I have not been to synagogue for Yom Kippur since I was a freshman in high school, and even then, I don't think I went to evening services, so I don't remember the Kol Nidre. (There are many versions on YouTube; I particularly like this one.) When I realized that I did not believe in God -- or at least a God as defined by the Torah -- I told my parents I would not go to services any longer. It made a mockery both of myself and of the believers for me to sit amongst them and pretend to atone to a God I did not believe in for sins I did not believe that I committed.
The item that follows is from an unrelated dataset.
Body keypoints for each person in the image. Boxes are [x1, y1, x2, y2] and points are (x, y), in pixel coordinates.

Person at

Sometime in junior high, it occurred to me that the world was fucked up beyond reason. I could look at my own family and see the impact of this. What did my grandfather do to be punished by the loss of his family and friends? If God choose the Jews as His people, then how could He sit back and let the Holocaust happen? What kind of God is this? I should thank this deity? It seemed wrong. Still, I was not ready to write off the whole God thing until I learned that the whole baby-in-basket-plucked-from-the-river-by-a-princess-who-ultimately-liberates-his-people was a Babylonian myth. Coincidentally, the story of Moses began circulating amongst the Jews while they were slaves in Babylon? Forget it.
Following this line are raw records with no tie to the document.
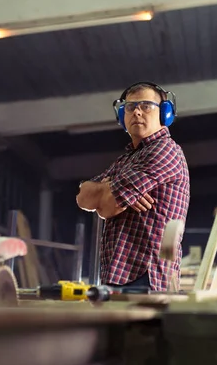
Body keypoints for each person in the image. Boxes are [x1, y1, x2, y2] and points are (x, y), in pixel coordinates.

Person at [76, 82, 190, 291]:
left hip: (146, 276)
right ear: (122, 115)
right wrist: (112, 187)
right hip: (121, 275)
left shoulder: (164, 150)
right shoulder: (127, 159)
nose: (137, 111)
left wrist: (107, 190)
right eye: (130, 107)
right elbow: (83, 198)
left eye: (146, 106)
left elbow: (108, 206)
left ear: (165, 114)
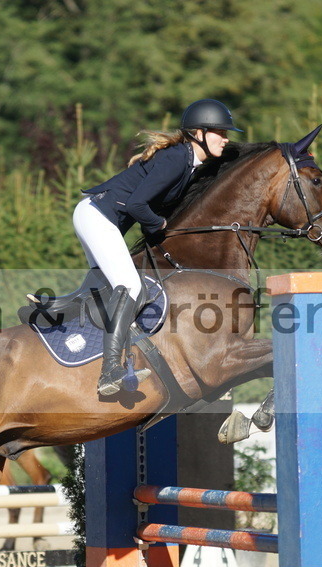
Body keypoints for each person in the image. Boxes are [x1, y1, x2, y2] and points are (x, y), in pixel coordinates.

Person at [76, 99, 243, 396]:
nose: (226, 137)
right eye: (220, 131)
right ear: (199, 133)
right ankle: (110, 371)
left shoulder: (188, 162)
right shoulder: (177, 159)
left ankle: (50, 310)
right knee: (130, 286)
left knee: (102, 285)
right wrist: (159, 226)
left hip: (95, 215)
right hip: (96, 216)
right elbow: (138, 204)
Yet I never walked away from being Jewish. While I do not observe the religious rituals, I hold my Eastern European cultural heritage very closely. So when I think about the Kol Nidre tonight, I think about the poem by Władysław Szlengel, a poet from Warsaw who chronicled the destruction of Warsaw's Jewish population in the ghetto between 1940 and 1943. "Kol Nidre," which I think was written in 1937, says everything:
I've never understood the content and the words,
Only the melody of the prayer.
While my eyes I close, I see again
Reminisces from my childhood
The yellow grayish glow of candle light,
Sad movements of arms and beards,
I hear a cry, wailing
And immense plea for mercy, a miracle...
Whipping of the chest, clasping hands -
The glory of old books,
Fear of verdicts unknown and dark.
That night I'll never tear off my heart,
A menacing mysterious night,
And the grieved prayer Kol Nidrei ---
I know by now, when I feel bad
Or tomorrow, when fate will be more courteous to me,
In my thoughts I'll come back to that night,
And always
In my heart I shall be in it.
Come with me - - -
Jews - frightened, beaten, persecuted,
Cast out of everything - - -
Depressed,
Humiliated.
You - that that your benches were broken,
Your faith as well and your skulls.
You - whose mouths are been shut,
As are the roads, the shops.
You - mud is thrown on your faces.
You - who know already what
Is fear from human being.
And you -
Who want to forget that only yesterday,
Or a hundred years ago,
Were Jews
Running away---
To the tangle of the big affairs,
To the excess of the big people
To the lie of the big words,
Hiding yourselves behind the backs
Of foreign ideas, not yours...
You - free of
Tallith,
Shabbathot,
Kapoth,
Come!
On the same long big night
to the foggy memories sunk in sentiments
In the heart and in the tear
Go back to the darkened prayer rooms
From long lost childhood,
Where grayish light gleam and candles cry,
Where Mothers wring their hands,
And through trembling hands,
Pages of yellow books murmur,
While injustice lie like a stone on our soul.